ARMANDO WRIEDT: BJJ taught me a variety of life lessons. The first was how to eat. Then, how to conduct myself before society. The biggest one, however, I believe was to always be affable and sincere in my treatment of others. Even with those belligerent individuals who might attack us sometimes. The good BJJ practitioner must always be ready to counterattack against evil, indeed — that is, to punish that bad sentiment that manifested in that moment — but never to punish the individual themselves, who, like anybody, can short-circuit and lose their mind and good sense once in a while.
Once, a student of yours asked about belts, and your answer was “Son, are you coming here looking for a belt or for knowledge?” Do you view rank as a secondary thermometer in martial arts in general?
Ranks are important for the practitioner’s ego. But they’re not as important as knowledge of BJJ — that is, self-defense and the part of sport fighting that is used in competitions.
What would be your advice for our readers who want to continue to train and teach into their nineties?
First of all, it’s necessary to be a perseverant, disciplined person. BJJ is discipline. And, obviously, you must give up certain things, especially certain vices, like smoking, drinking and other excesses in general. It’s very helpful, moreover, to follow the nutrition regimen developed by the Gracies, which worked out very well not just for them, but for many students around the world, and has thus shown itself to be an ideal diet for those who fight, and even for those who have never donned a gi.
What was the best day of your life, in BJJ?
The happiest day of my life was that in which I got the invitation by Helio Gracie to join the group and family of teachers that was being formed to teach at the then-future Gracie Academy on 151 Rio Branco Avenue, 17th floor, in Rio de Janeiro.
In what ways have your classes changed between then and now?

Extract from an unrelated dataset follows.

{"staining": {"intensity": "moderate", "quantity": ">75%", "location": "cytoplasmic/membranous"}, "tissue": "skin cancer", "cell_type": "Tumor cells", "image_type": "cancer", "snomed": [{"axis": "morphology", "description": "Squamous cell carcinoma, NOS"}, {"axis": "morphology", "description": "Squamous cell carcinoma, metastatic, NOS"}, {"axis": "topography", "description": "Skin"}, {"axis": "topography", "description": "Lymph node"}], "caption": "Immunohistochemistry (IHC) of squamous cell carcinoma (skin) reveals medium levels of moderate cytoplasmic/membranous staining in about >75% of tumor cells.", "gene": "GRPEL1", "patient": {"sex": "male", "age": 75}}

The techniques of BJJ are the same. What has changed is that I’m getting better as a teacher. I think today I can make students more easily understand the movements than 60 years ago.
How did you first meet Prof. Helio?
This day left a big mark on me. I met Helio Gracie in a basketball game in Teresópolis. He was amongst the audience with some young female friends, and was impressed by my performance. He said I was tireless, that I’d run the whole court without losing my breath. We were introduced during the break, and I had never heard of BJJ. We went out to ride horses, to talk, and thus I became friends with the famous and all-conquering Helio Gracie.

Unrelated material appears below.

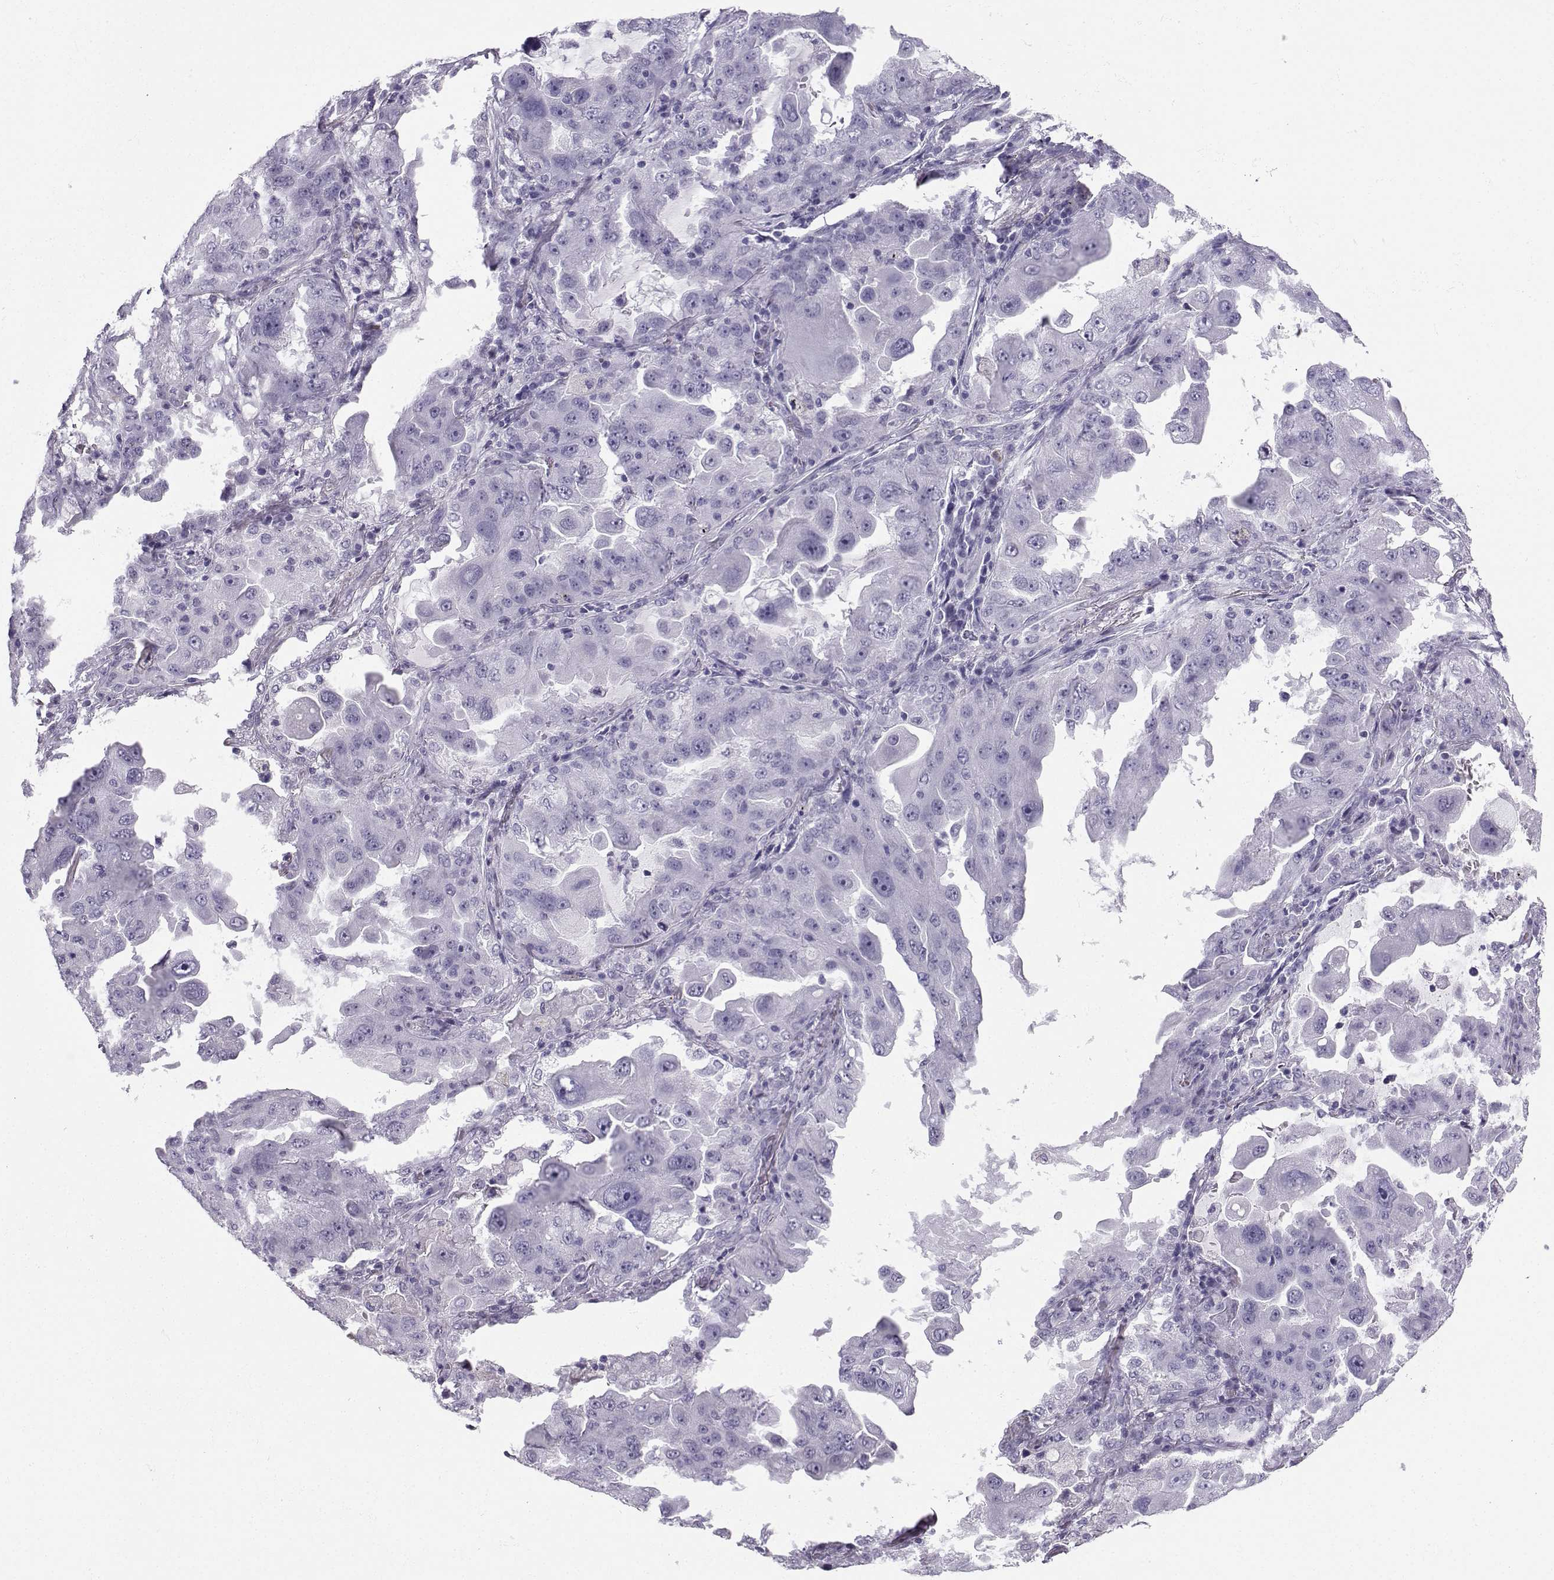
{"staining": {"intensity": "negative", "quantity": "none", "location": "none"}, "tissue": "lung cancer", "cell_type": "Tumor cells", "image_type": "cancer", "snomed": [{"axis": "morphology", "description": "Adenocarcinoma, NOS"}, {"axis": "topography", "description": "Lung"}], "caption": "Photomicrograph shows no protein positivity in tumor cells of lung adenocarcinoma tissue. (DAB IHC, high magnification).", "gene": "NEFL", "patient": {"sex": "female", "age": 61}}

By temperament, you are against violence. But you had six vale-tudo matches around the 1950s. Do you think it’s important to test oneself in no-rules fights? Did you learn a lot from them?
BJJ preaches the gentle reaction against the opponent; it’s an art that teaches not to harm your neighbor. For this reason, to this day, vale-tudo is like a violent variation that does not exactly represent our jiu-jitsu, the gentle art. What I learned in those fights was that I should not adhere to that sport. To this day I can’t even watch a fight on TV.
You’ve lived for decades in this beautiful house. Is BJJ synonymous with nature? Should the student look for places out in the open to train once in a while?
Yes, that’s part of BJJ. Our art leads us to exercise patience, contemplation, tranquility, peace of the spirit. And nothing better than to live surrounded by an environment that feeds that peace. To me, it’s ideal to live in this paradise I live in.